If an unpublished document is still visible in search results, you can take the following debugging steps
- Confirm if the document_sync_worker received a request to update the document. Do this by checking in Kibana by searching for the content_id.
- Check for a message which explains why the desynchronisation failed.
- If there is no log for this request, it could be that the document was manually deleted from the whitehall database and so no message was placed on the search_api_published_documents queue. If this is the case, you can manually delete the document from the datastore.
Wider synchronisation issues
When documents are published or unpublished via a publishing app a message is placed on Rabbit MQ’s search_api_published_documents
queue.
Search API v2’s document_sync_worker listens to this queue and should co-ordinate the creation of a PublishingAPIDocument that is then synchronised to or desynchronised from the VAIS datastore.
If all documents that have been successfully published or unpublished on gov.uk, but are not being returned as expected in search results it could be a sign that synchronisation process is failing in general for all documents. You can take the following debugging steps.
- Check #govuk-search-alerts for any helpful synchronisation errors coming from search-api-v2
- Confirm if the document_sync_worker received a request to update the document. Do this by checking in Kibana by searching by content_id for a few example documents.
- Check for messages which explains why the desynchronisation failed.

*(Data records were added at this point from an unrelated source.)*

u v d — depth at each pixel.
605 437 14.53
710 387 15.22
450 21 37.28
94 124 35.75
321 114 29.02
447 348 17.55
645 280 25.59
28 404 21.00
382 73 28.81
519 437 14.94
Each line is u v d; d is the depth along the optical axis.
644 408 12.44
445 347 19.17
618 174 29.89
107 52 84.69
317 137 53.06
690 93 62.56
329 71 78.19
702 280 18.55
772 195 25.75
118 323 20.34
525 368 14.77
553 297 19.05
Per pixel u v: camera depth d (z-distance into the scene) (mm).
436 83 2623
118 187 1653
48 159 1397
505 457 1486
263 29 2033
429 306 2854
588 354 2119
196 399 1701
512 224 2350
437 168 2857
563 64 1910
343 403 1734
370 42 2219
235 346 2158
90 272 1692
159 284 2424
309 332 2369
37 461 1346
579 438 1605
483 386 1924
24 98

- One cause is that the payload version of the message received from the queue is lower than the previous time the document was synced. If this is the cause, clear the redis cache and then resynchronise all documents.
- If you are see a lot of
Google::Cloud
errors in the logs the likely cause is that VAIS is having issues. Check the error rates for site search and follow the steps for what to do if site search is unavailable.